Fears about a shortage of diesel and other middle distillates stemming from new marine pollution regulations have receded, with distillate premiums falling to some of the lowest levels for two years.
From the start of 2020, ocean-going ships will be required to use low-sulphur fuels or employ exhaust gas cleaning systems, known has scrubbers, under pollution control rules approved by the International Maritime Organization (IMO).
Fuel traders and shipowners have warned for several years that the switch from high-sulphur fuel oil (HSFO) to low-sulphur fuel oil (LSFO) or marine gasoil (MGO) could lead to shortages and rising prices.
Marine gasoil is refined using similar processes to other mid-distillate fuels such as diesel and jet kerosene, widely in use by trucking firms, railroads, airlines, oil and gas drillers and farmers.
Gasoil shortages could push up fuel prices for other users, with higher costs passed on to manufacturers and consumers, the U.S. Council of Economic Advisers warned in March.
"The shortfall will likely trigger higher prices, though estimates of price shocks to fuels including diesel, gasoline, and jet fuel vary widely," the Council wrote in its annual report.
"U.S. fuel consumers may pay higher prices in the medium term as a result," the Council said ("Economic Report of the President", CEA, 2019).
In the event, however, stocks of gasoil and other middle distillates have remained comfortable and there has been little pressure on refining capacity to make them.

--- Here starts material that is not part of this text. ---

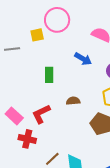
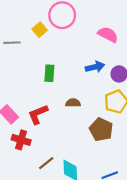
yellow square: (37, 35) -> (40, 30), turned -32
blue arrow: (83, 59) -> (95, 67), moved, turned -48

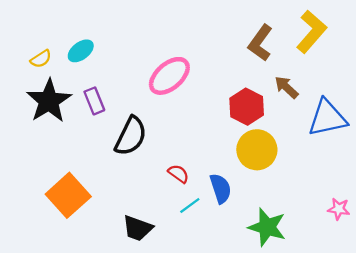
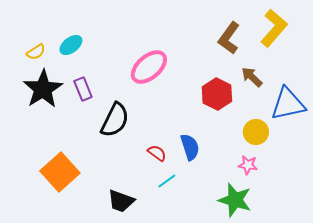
yellow circle: (257, 150) -> (256, 132), moved, size x0.7
blue semicircle: (221, 188) -> (190, 147), moved
pink star: (339, 209) -> (248, 165), moved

The predicted marine fuel crisis has failed to materialise.
Gasoil futures prices for fuel delivered over the course of 2020 are around $17 per barrel higher than Brent, down from $19 at the same point last year, and show no sign of pressure on fuel supplies.
Gasoil futures are trading in a backwardation, but the six-month calendar spread is not especially large by the standard of the last 10 years and is narrower than the backwardation in Brent.

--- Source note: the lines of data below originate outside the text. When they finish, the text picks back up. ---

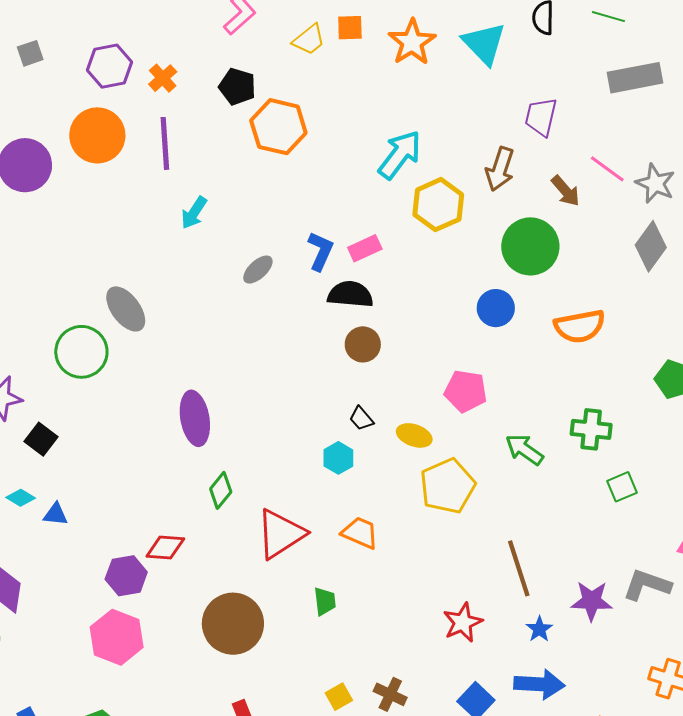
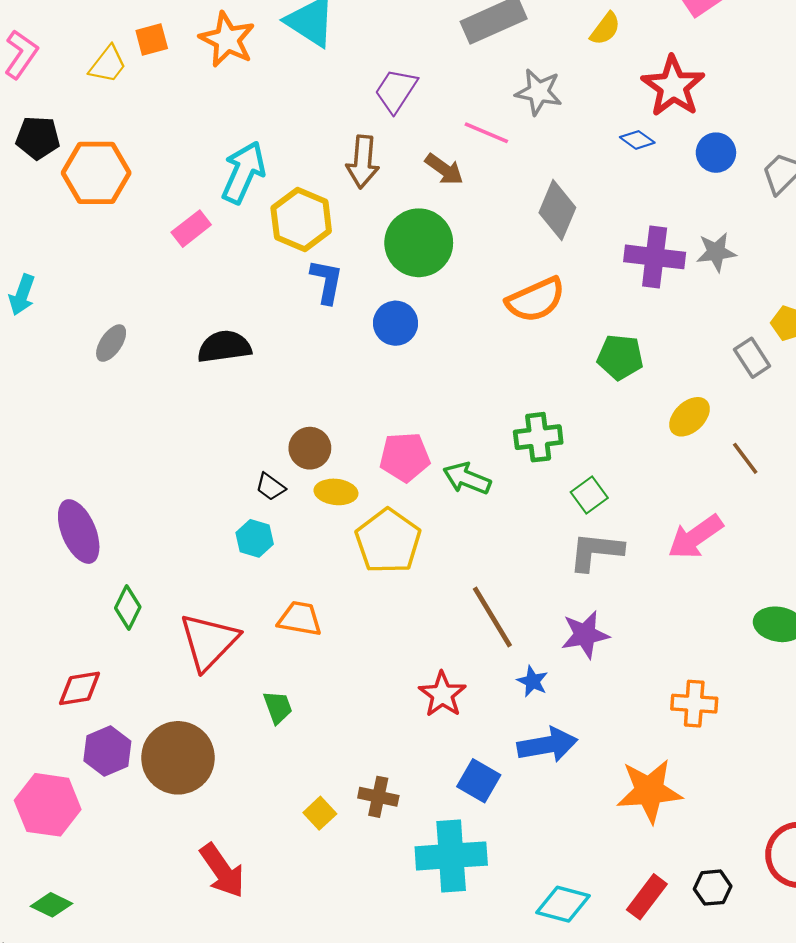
purple trapezoid: (541, 117) -> (396, 91), turned 33
gray star: (655, 183) -> (539, 92), moved
pink rectangle: (365, 248) -> (191, 229), moved
blue L-shape: (320, 251) -> (327, 281), moved
orange semicircle: (580, 326) -> (536, 300), moved
brown circle: (363, 344) -> (310, 448), moved
pink pentagon: (466, 391) -> (405, 457), moved
purple hexagon: (126, 576) -> (107, 751), moved
gray L-shape: (647, 585) -> (596, 551), moved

Hedge funds are no longer anticipating a severe shortage of middle distillates in the near term, according to position reports published by ICE Futures Europe and the U.S. Commodity Futures Trading Commission.
Hedge funds and other money managers are running a net bullish position of just 8 million barrels in U.S. diesel and 29 million in European gasoil – down from 25 million and 69 million barrels respectively at the same time last year.
Portfolio managers are still betting on a rise rather than a fall in distillate prices, with bullish long positions outnumbering bearish short ones by a ratio of 1.6:1.
But they are less bullish about distillates than about crude (where the long-short ratio in futures and options is 3.7:1) or U.S. gasoline (where the long-short ratio is 9.0:1).
Distillate consumption is closely correlated with the economic cycle, so the slowdown in global manufacturing and trade during 2018/19 has taken much of the predicted heat out of the distillate market.
If the global economy had been growing strongly at this point, distillate consumption would have been significantly higher and a price spike would have been much more likely.
Instead, the trade war between the United States and China and the resulting global slowdown has created more headroom to introduce the new fuel standards without risking a fuel shortage.
Refiners have also proved more adept than some analysts predicted at boosting their output of marine gasoil and low-sulphur fuel oil ("Global refiners raise cleaner shipping fuel output ahead of IMO 2020", Reuters, 20 November.)
New pollution regulations are almost always accompanied by warnings about shortages and costs, which often turn out to be exaggerated.
Similar alarm was expressed prior to the introduction of clean air zones in Britain, smokestack sulphur controls in the United States and the phaseout of leaded gasoline.
In most cases, energy producers can ensure a smooth transition, given enough time to adapt, a clear deadline and financial incentives to invest in new equipment.
Four years ago, the International Maritime Organization's own analysis concluded there would be sufficient refining capacity and desulphurisation units to meet the increased demand for low-sulphur fuels in 2020.
The IMO's consultants examined the impact on low-sulphur fuel demand from the economic cycle, shipbuilding and the choice between fuel switching and using scrubbers.
"In all scenarios, the refinery sector has the capability to supply sufficient quantities of marine fuels... while also meeting demand for non-marine fuels," they concluded ("Assessment of fuel oil availability", IMO, 2016).
So far, that judgment has proved correct.